I suggest you call your sister right away. Acknowledge her generosity and express gratitude for it. Also, explain to her why you’re limiting gifts and the lessons you hope your children will learn. Ask her questions to better understand why she spends so much on gifts. Maybe it’s because she wants your kids to know that she loves them. If so, perhaps suggest that she spend time with them to express her love and cultivate the relationship and plan specific days for doing so?
If she really wants to shower them in gifts, perhaps you could ask her to spread them out throughout the year? Or perhaps you could opt to collaborate on buying gifts for them?
Focus on what you want as opposed to criticizing her behaviour. And really listen to understand her perspective. You might find that you’re also open to being more flexible once you understand her motivations.
Also, if she loves buying gifts for kids, there are a ton of charities looking for sponsors this holiday season, so perhaps you could collaborate with her and your kids on picking a gift for someone in greater need.
We’re in the maritimes, so we’re allowed to get together this year. I know we should be appreciative, but I’m already worn out. My husband leaves everything to me. Cooking, cleaning, hosting, planning, shopping. How can I get him to step up?
Make a list of everything that needs to be done and run a draft to select your tasks. Hopefully this well help alleviate some of your burden.
Having said that, if there are things on the list that aren’t important to your husband, but they’re important to you, he’s not forced to embrace them. If you have set certain standards and then you’re disappointed that he’s not meeting them or you’re worn out because of the pressure you’re putting on yourself, it may be up to you to adjust your expectations instead of asking others to meet them.
I do hope you’re able to find a balance and have a harmonious and restful holiday season!
I’m supposed to stay with my family for a week over the holidays, but every year is the same: My brother and I end up in a blowout. It’s a long story going back 20 years, but I don’t want to walk into another war zone in 2020. I’ve had enough.
I think it’s great that you’re planning ahead and while some family counselling might help to work through the deeper issues, you’re not going to be able to work everything out in time for the holidays, so I’d consider how you can reduce the tension.
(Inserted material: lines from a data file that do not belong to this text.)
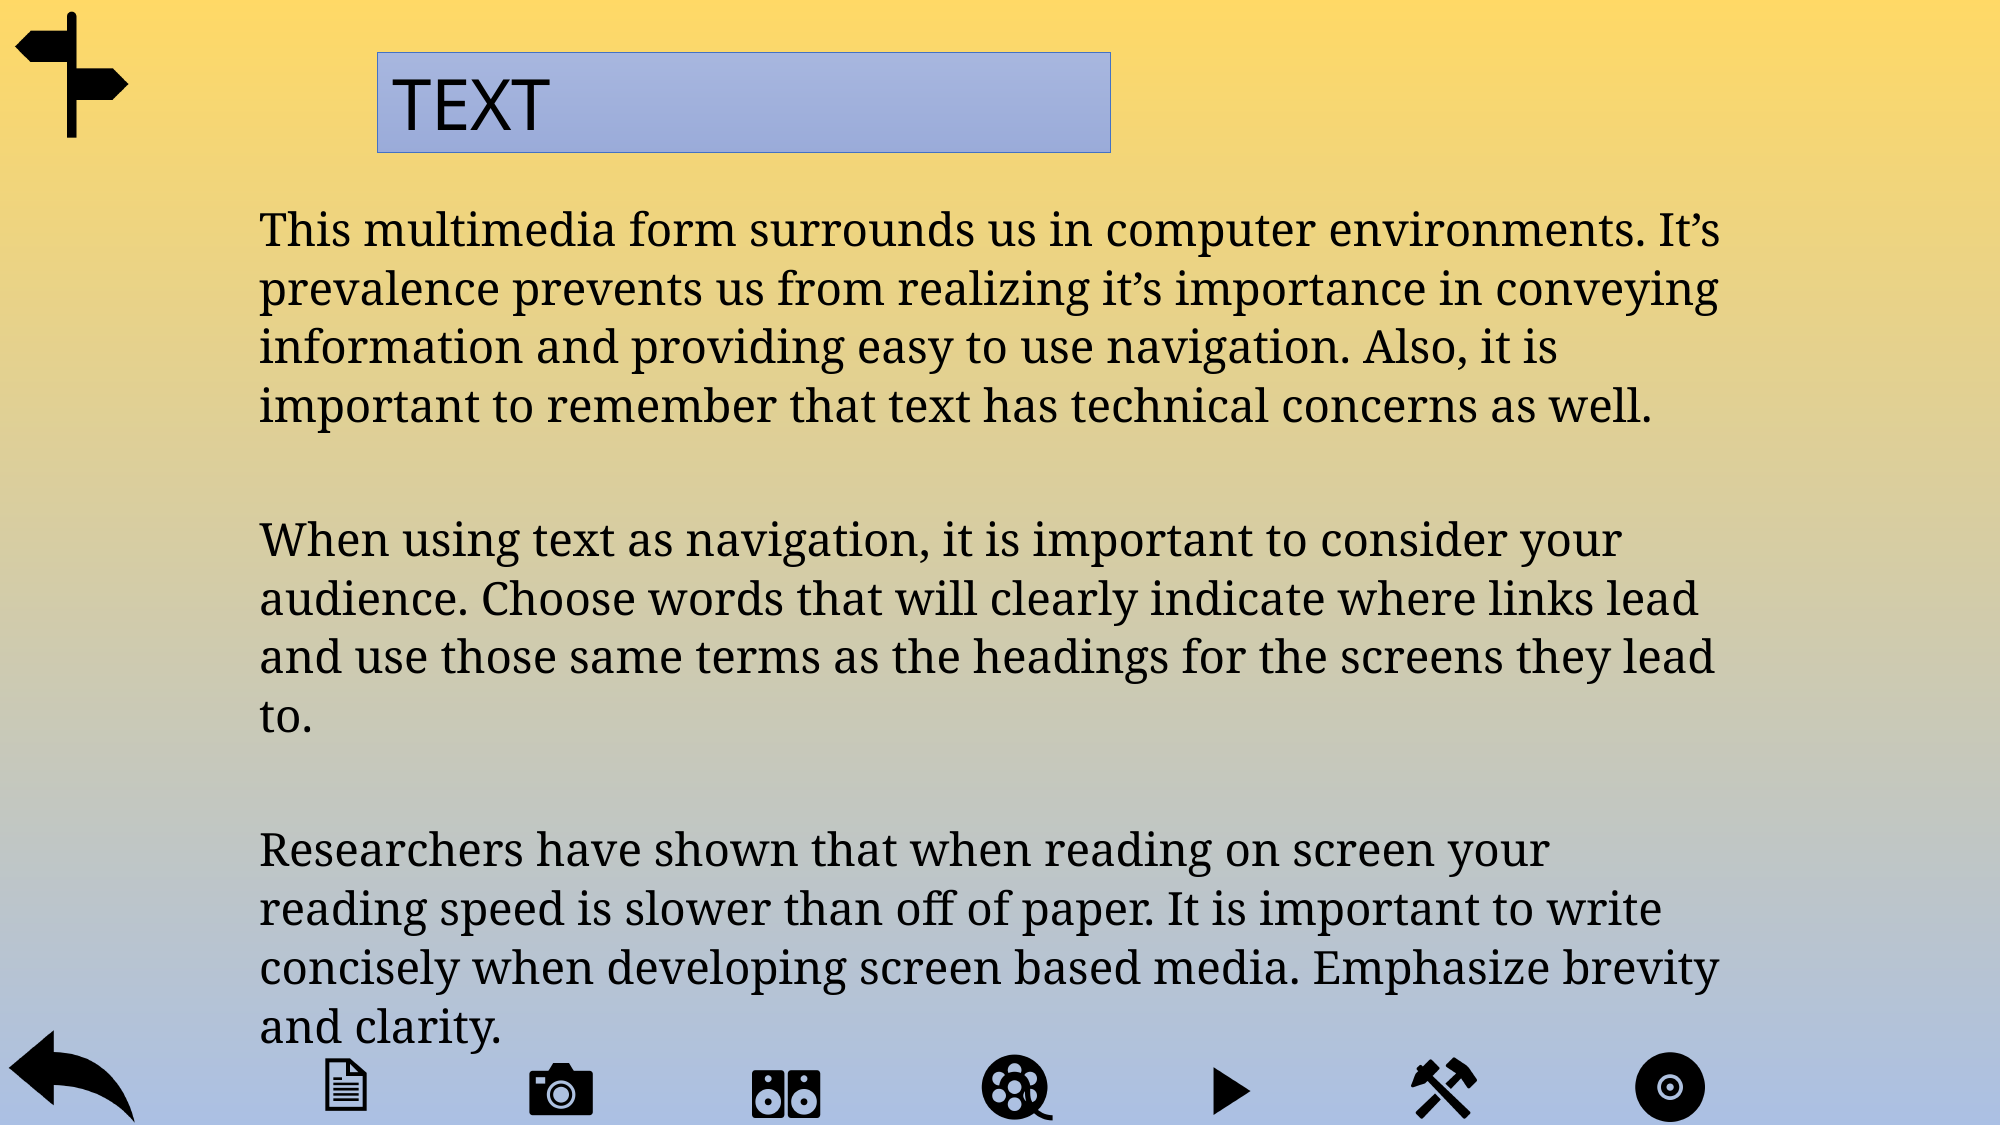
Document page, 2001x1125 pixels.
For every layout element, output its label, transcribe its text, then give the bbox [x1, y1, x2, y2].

picture [1626, 1043, 1714, 1125]
picture [1408, 1052, 1480, 1124]
picture [1201, 1060, 1263, 1122]
picture [0, 0, 147, 150]
picture [523, 1051, 599, 1125]
picture [314, 1053, 378, 1117]
picture [745, 1053, 827, 1125]
picture [973, 1046, 1056, 1125]
text_box This multimedia form surrounds us in computer environments. It’s prevalence prevents us from realizing it’s importance in conveying information and providing easy to use navigation. Also, it is important to remember that text has technical concerns as well. When using text as navigation, it is important to consider your audience. Choose words that will clearly indicate where links lead and use those same terms as the headings for the screens they lead to. Researchers have shown that when reading on screen your reading speed is slower than off of paper. It is important to write concisely when developing screen based media. Emphasize brevity and clarity. [244, 189, 1745, 1060]
picture [0, 1000, 147, 1125]
text_box TEXT [377, 52, 1111, 153]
Can you look for activities you like to do together that allow you to focus on the present rather than holding on to the past? Maybe it’s a board game or a puzzle or baking or building a gingerbread house. What shoulder-to-shoulder activities allow you to co-exist in close proximity without the pressure of face to face conversations for a whole week?
Can you also start your week together with an act of kindness? Is there something you can do for him that might feel good? Perhaps surprising him with a small gift or picking a movie you know he loves?
And can you work on your own coping strategies when you feel yourself getting riled up? Can you recognize what stress feels like in your body (e.g. rapid breathing, tension in your jaw)? And can you plan ahead to cope with a few moments to yourself, a few slow deep breaths, a visualization of something soothing, or a text to a friend who can help to calm you down?
The holidays can also be difficult on account of the fact that we’re away from (some of) our traditional support structures (e.g. friends, neighbours, partners), so using tech to stay in touch and letting them know how they can support you from afar ahead of time can be very helpful.